Florida Gov. Ron DeSantis, second to Trump in most polls, has also given conflicting signals on Ukraine as he seeks to win over GOP primary voters.
DeSantis at Wednesday’s debate raised his hand partway and said the country’s European allies need to “step up” to provide greater support than they are providing. He said U.S. support for Ukraine should be “contingent” on if those countries “pull their weight.”
Haley was joined by Pence and New Jersey Gov. Chris Christie in forcefully pushing back at the notion that supporting Ukraine is not in the U.S. national security interest.
Yet all three of those candidates look like also-rans in the GOP race for the White House, and their opinions on Ukraine may be out of step with voters.

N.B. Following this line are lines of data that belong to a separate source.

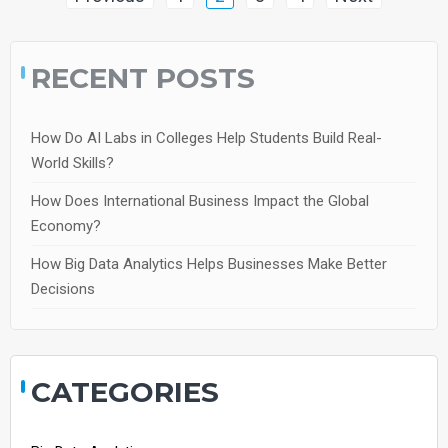
navigation
RECENT POSTS
How Do AI Labs in Colleges Help Students Build Real-
World Skills?
How Does International Business Impact the Global
Economy?
How Big Data Analytics Helps Businesses Make Better
Decisions
CATEGORIES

A CNN poll released earlier this month showed 55 percent of Americans said the country should not provide additional funding for Ukraine, including 71 percent of Republicans and 55 percent of independents. Meanwhile, 38 percent of Democrats said the same.
And if Trump or another Republican with views similar to his on Ukraine were to take office, it could change the level of support in Congress on the Russian-Ukraine war.
The Washington Post reported earlier this month that the U.S. has spent about $66.2 billion in support for Ukraine in military, economic and humanitarian aid since Russia launched its full-scale invasion in February 2022. That’s less than 4 percent of the total defense budget for fiscal 2023 of $1.77 trillion.
Yet to critics, that’s way too much, given issues they see as more important — including at the southern border.
Ramaswamy argued the U.S. should focus on its issues, like enhancing security on the southern border, over other countries’ conflicts, as did DeSantis.
“As president of the United States, your first obligation is to defend our country and its people, and that means, you’re sending all this money [to Ukraine], but you’re not doing what we need to do to secure our own border,” DeSantis said.
Pence, who visited the Ukrainian capital Kyiv during the war, maintained the U.S. can address problems at home like the southern border and abroad, like Ukraine. He cited the Reagan Doctrine declared by President Reagan in the 1980s in which he vowed to support those fighting pro-communist governments.
“Anybody that thinks we can’t solve the problems here in the United States and be the leader of the free world has a pretty small view of the greatest nation on earth,” Pence said.
“Vivek, if we do the giveaway that you want to give to Putin to give him his land, it’s not going to be too long before he rolls across a NATO border,” he added.
The Biden administration requested Congress allocate an additional $24 billion in military, economic and humanitarian aid for Ukraine earlier this month.